On the other hand, ANTI-Conceptualism has been huge for decades. it's just like Communism, which in America has never been much more than an impoverished cult, even in the thirties. But anti-communism has been a huge multi-million dollar business for over a hundred years. It's easy as pie to be an anti-conceptualist. You don't even have to know what it is that you're so opposed to. You can just talk about beauty as if there are other people who are big in the art world and don't care about beauty at all, which is total nonsense. Everyone loves beauty. Joseph Kosuth, who invented conceptualism (just ask him) is as big a fan of beauty as anyone breathing. Enough on the past. Enough.
--melvil
(To reply, click here.)
I'm with you and with Hughes on this one. Most Conceptual Art leaves me cold. "Not the idea, but the thing itself" wrote William Carlos Williams, and it was never more true than in the visual arts. Humans are visual creatures, blessed with a wonderful instrument for observation, able to see in astonishing depth, detail and color, and Hughes values artwork that rewards our primary physical sense.
Whether it is abstract or representational, art should be interesting to look at. One would think that such a conceit would be self-evident, but the rise of Conceptualism has overturned this bit of common sense. Conceptual art is like conceptual music, which may have its own internal logic that can be appreciated intellectually but nevertheless usually sounds awful. Certainly, Conceptual art can be good, but only so long as it is visually strong as well.

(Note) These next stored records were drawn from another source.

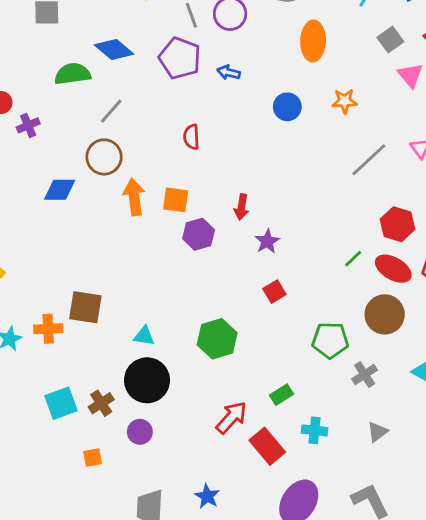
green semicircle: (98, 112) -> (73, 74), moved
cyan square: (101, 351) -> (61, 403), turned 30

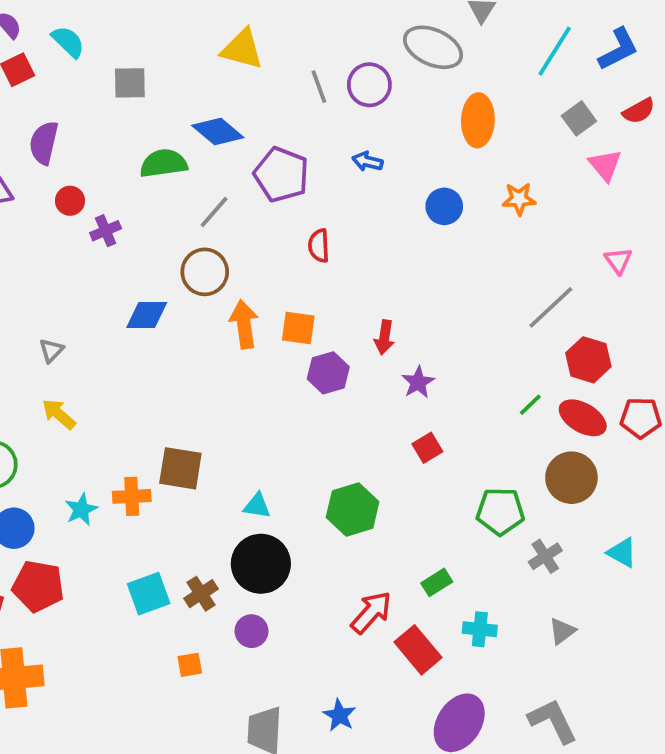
purple pentagon: (180, 58) -> (281, 175), moved
gray line: (369, 160) -> (551, 307), moved

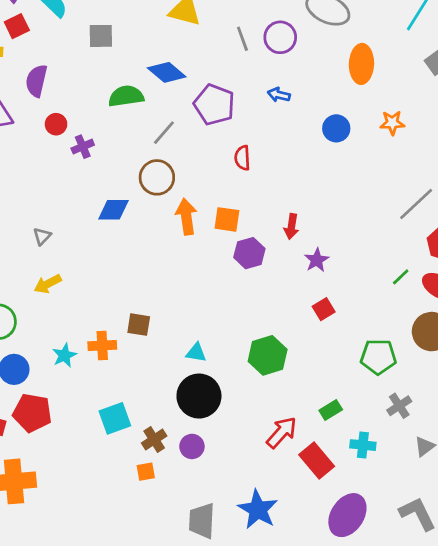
yellow arrow: (59, 414) -> (48, 284), turned -68
brown square: (180, 468) -> (139, 325), size x0.7
gray cross: (545, 556) -> (399, 406), moved
brown cross: (201, 594) -> (154, 439), moved
blue star: (339, 715) -> (258, 509), size x1.6

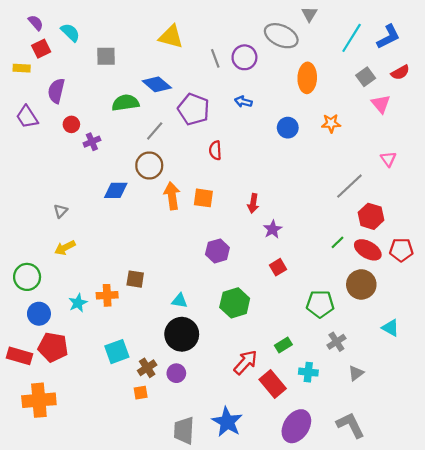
purple hexagon: (249, 253) -> (217, 251), moved

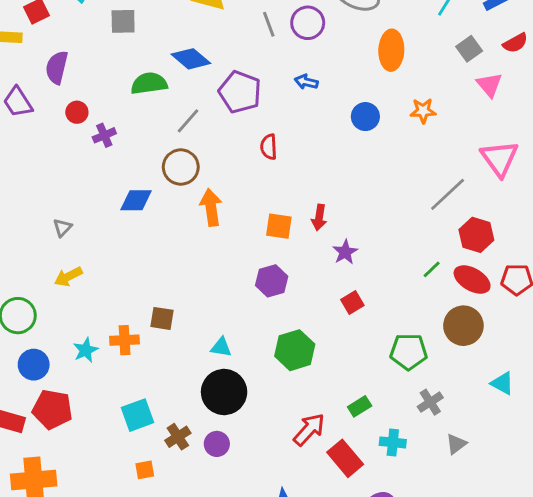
pink triangle: (388, 159) -> (499, 158), size x1.8
orange square: (203, 198) -> (279, 226), moved
orange square: (141, 393) -> (145, 470), moved

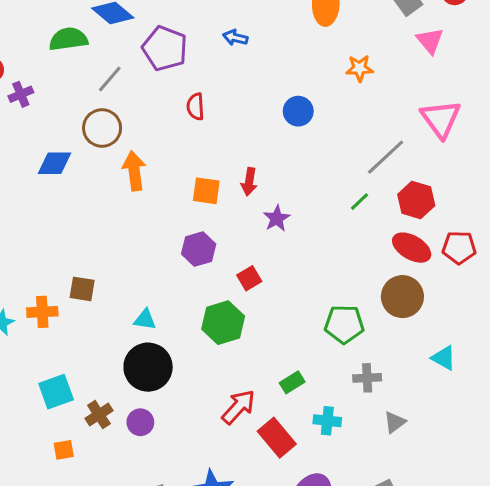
blue circle: (365, 117) -> (298, 111), moved
green line: (432, 269) -> (360, 202), moved
red square: (352, 303) -> (249, 278), moved
gray cross: (430, 402) -> (367, 378), turned 30

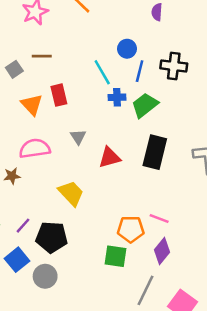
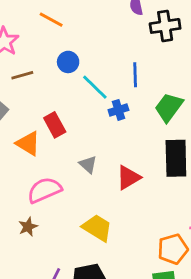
blue circle: (127, 49) -> (68, 62), moved
brown line: (42, 56) -> (22, 75), moved
black cross: (174, 66) -> (165, 26), moved
green trapezoid: (145, 105) -> (169, 107), moved

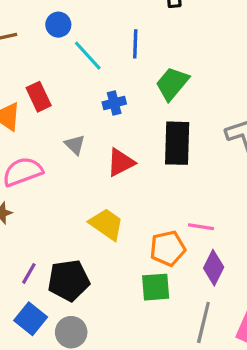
blue cross: (118, 110) -> (114, 103), moved
yellow trapezoid: (97, 228) -> (106, 224), moved

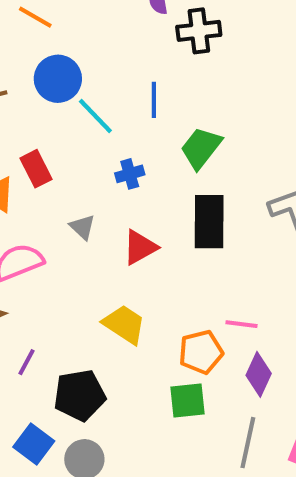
blue circle: (58, 25) -> (58, 79), size x1.5
purple line: (29, 273) -> (26, 362), moved

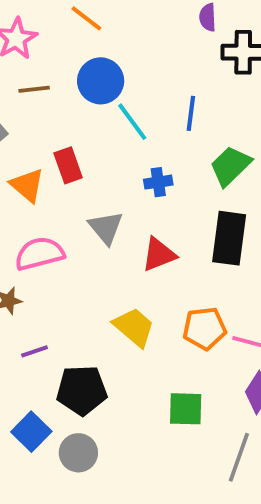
gray triangle: (82, 227) -> (106, 228), size x1.4
orange pentagon: (201, 352) -> (204, 328), moved
purple line: (26, 362) -> (34, 351), turned 36

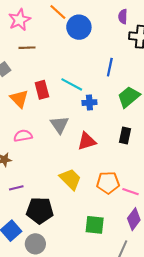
blue circle: (101, 81) -> (79, 27), moved
cyan line: (132, 122) -> (72, 84), moved, turned -30
black rectangle: (229, 238) -> (125, 136), size x0.6
pink semicircle: (39, 254) -> (23, 136), size x0.7

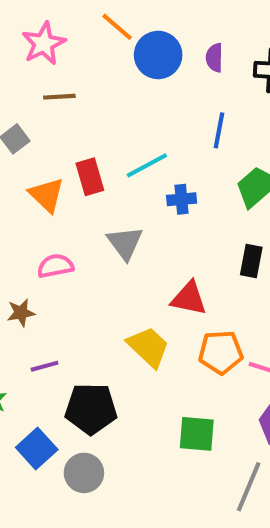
purple semicircle: (123, 17) -> (214, 58), moved
cyan line: (72, 84) -> (147, 165), turned -55
red triangle: (87, 141) -> (189, 298), moved, turned 30

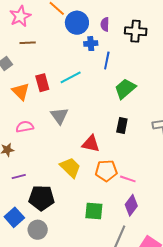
blue cross: (182, 199) -> (91, 44), moved

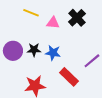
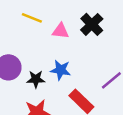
black star: (34, 50) -> (36, 79), moved

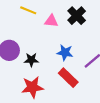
blue star: (61, 70) -> (65, 52), moved

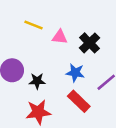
black cross: (77, 16) -> (90, 43), moved

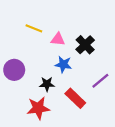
blue star: (75, 73) -> (63, 64), moved
black star: (37, 81) -> (47, 84), moved

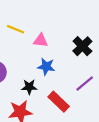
black cross: (85, 45) -> (82, 46), moved

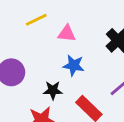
yellow line: (16, 29) -> (36, 20), turned -48

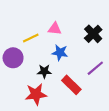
yellow line: (36, 20) -> (31, 38), moved

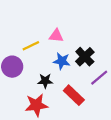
black cross: (93, 34) -> (85, 57), moved

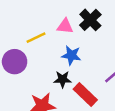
black cross: (85, 57) -> (90, 20), moved
black star: (45, 81) -> (63, 79), moved

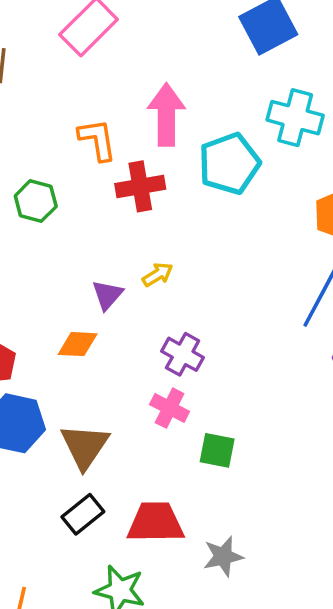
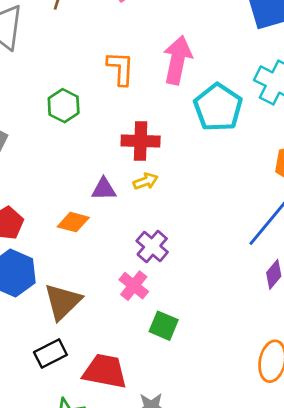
cyan pentagon: (229, 164) -> (218, 107), turned -30
red cross: (140, 186) -> (141, 141), moved
purple triangle: (107, 295) -> (104, 189), turned 36

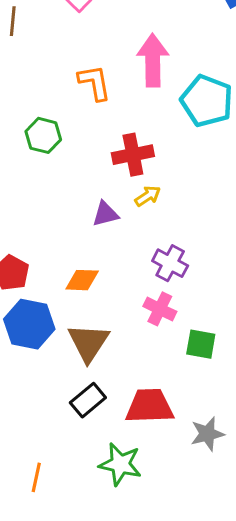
orange diamond: (73, 222) -> (82, 280), moved

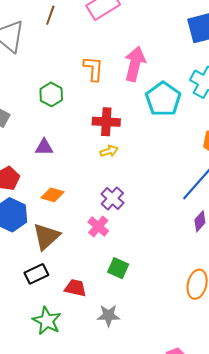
purple triangle: (105, 214) -> (44, 147), moved
green square: (201, 344) -> (118, 268), moved
red trapezoid: (150, 406) -> (75, 288), size x0.7

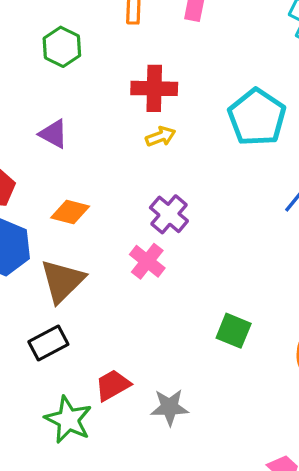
cyan pentagon: (163, 99) -> (257, 117), moved
purple triangle: (44, 147) -> (53, 134), turned 30
green square: (118, 268) -> (234, 331), moved
red trapezoid: (75, 288) -> (113, 385), moved, turned -40

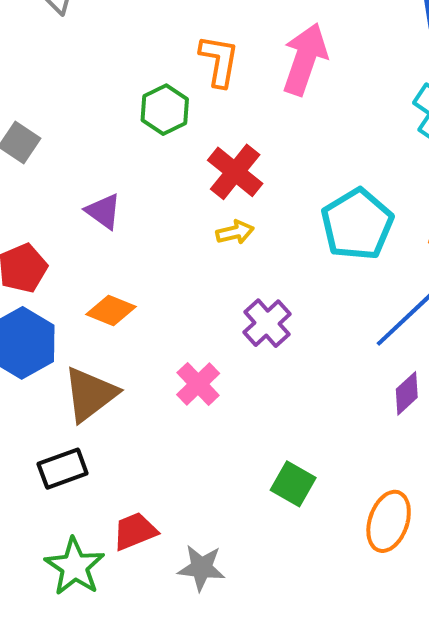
green hexagon: (62, 47) -> (165, 110), moved
red cross: (154, 88) -> (235, 172), turned 30
purple cross: (169, 214) -> (267, 323), moved

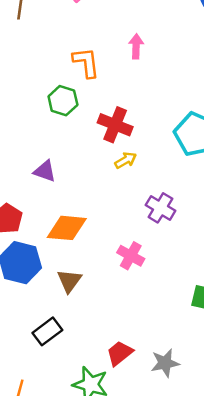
pink arrow: (305, 59) -> (136, 46), size x0.6
orange diamond: (111, 310) -> (67, 228), size x1.4
brown triangle: (90, 394) -> (69, 281), size x0.7
black rectangle: (63, 469) -> (47, 331), moved

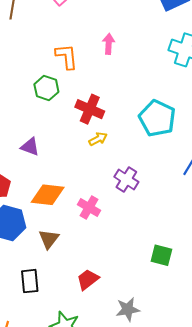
pink cross: (131, 256) -> (89, 207), moved
black rectangle: (47, 331) -> (30, 281), turned -60
red trapezoid: (120, 353) -> (88, 279), moved

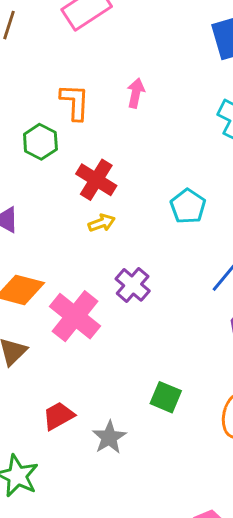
cyan pentagon: (157, 118) -> (188, 206), size x0.7
pink cross: (89, 207) -> (75, 316), size x1.6
gray star: (128, 309) -> (109, 437), moved, turned -30

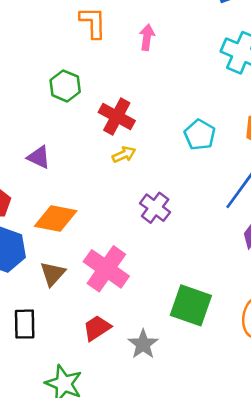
orange L-shape: (75, 102) -> (93, 23), moved
pink cross: (75, 316) -> (106, 269), moved
green square: (166, 397) -> (191, 305), size x1.5

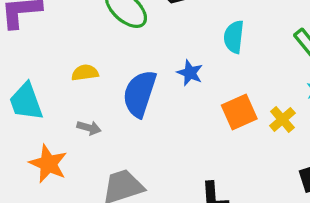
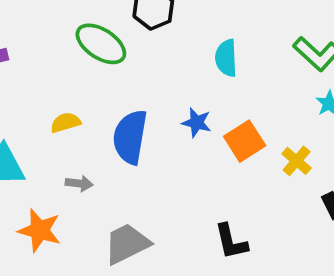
blue star: (190, 73) -> (197, 123), moved
yellow cross: (282, 119) -> (297, 161), moved

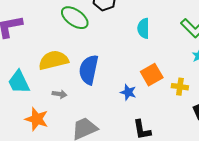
yellow semicircle: (66, 123) -> (53, 60), size x1.8
blue star: (197, 123) -> (128, 92), moved
yellow cross: (297, 161) -> (180, 87), turned -35

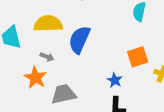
blue star: (128, 92) -> (115, 80), moved
orange star: (37, 119) -> (35, 78), moved

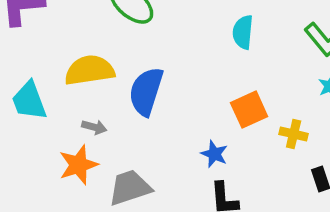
orange star: (35, 78) -> (78, 165), turned 30

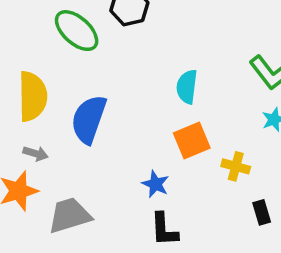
cyan semicircle: (243, 32) -> (187, 87), moved
yellow semicircle: (90, 70) -> (33, 96), turned 96

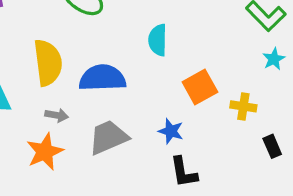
cyan semicircle: (187, 87) -> (158, 40), moved
blue semicircle: (89, 119) -> (102, 78), turned 75
gray trapezoid: (69, 215) -> (108, 137), moved

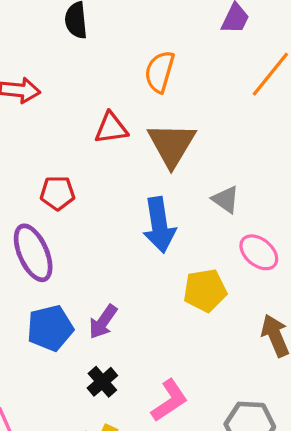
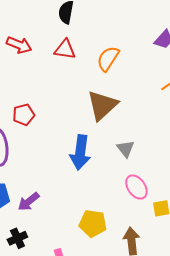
red triangle: (111, 128) -> (65, 50), moved
red pentagon: (57, 193) -> (24, 115), turned -30
yellow pentagon: (205, 290) -> (93, 223), moved

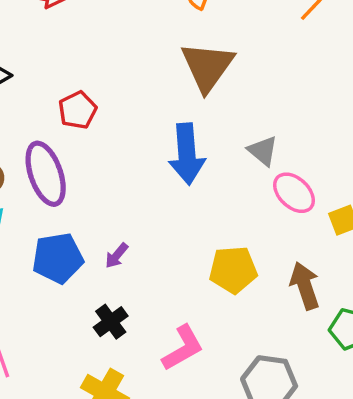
gray triangle: (126, 149) -> (263, 151), moved
purple arrow: (29, 202) -> (117, 256), size x0.7

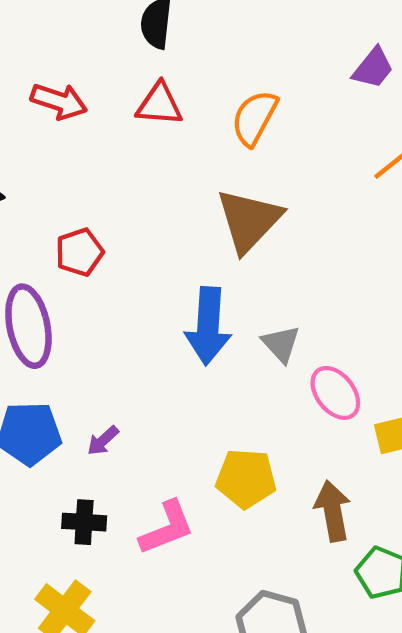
gray triangle: (263, 151) -> (281, 344), moved
black cross: (111, 322) -> (84, 522), turned 32
pink L-shape: (183, 348) -> (167, 528), moved

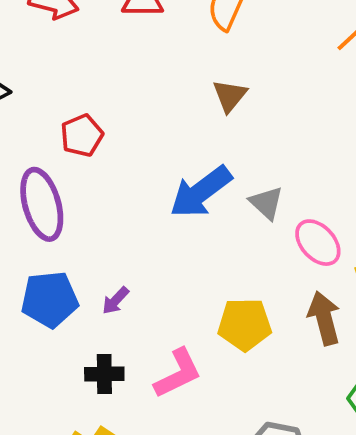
brown triangle: (249, 220) -> (230, 96), size x0.6
blue arrow: (208, 326) -> (201, 192), turned 54
brown arrow: (333, 511) -> (324, 318), moved

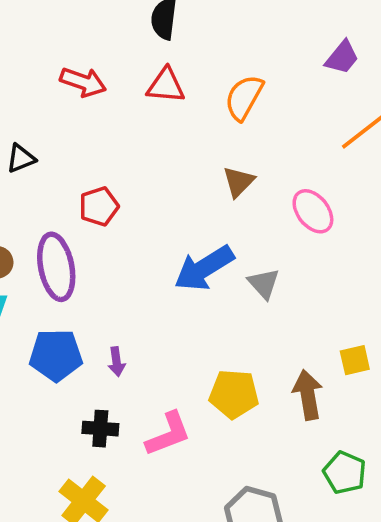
pink ellipse: (318, 243) -> (313, 211), moved
purple arrow: (115, 301) -> (116, 362), turned -56

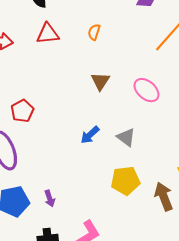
orange semicircle: (244, 97) -> (94, 32), size x0.6
blue arrow: (204, 268) -> (90, 135), size x0.6
yellow pentagon: (234, 394) -> (125, 181), moved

That Conceptual Art has generated so much critical ink over the years is because it is easier to write about an artwork that comes with its own built-in philosophy. On the other hand, to be able to explain a visual performance using only words requires a writer of unusual dexterity, especially if one is determined to avoid the worn-out old art jargon that makes most art criticism unreadable. Hughes is one of the very few people who can make a painting come alive on the page. Far from dismissing 20th century art, Hughes book "The Shock of the New" is the best survey I know of that tumultuous era. That Hughes is also willing to point out when the Emperor has no clothes is simply a bonus. Ms. Fineman may think that this is provincial, but I prefer to use the term discriminating instead.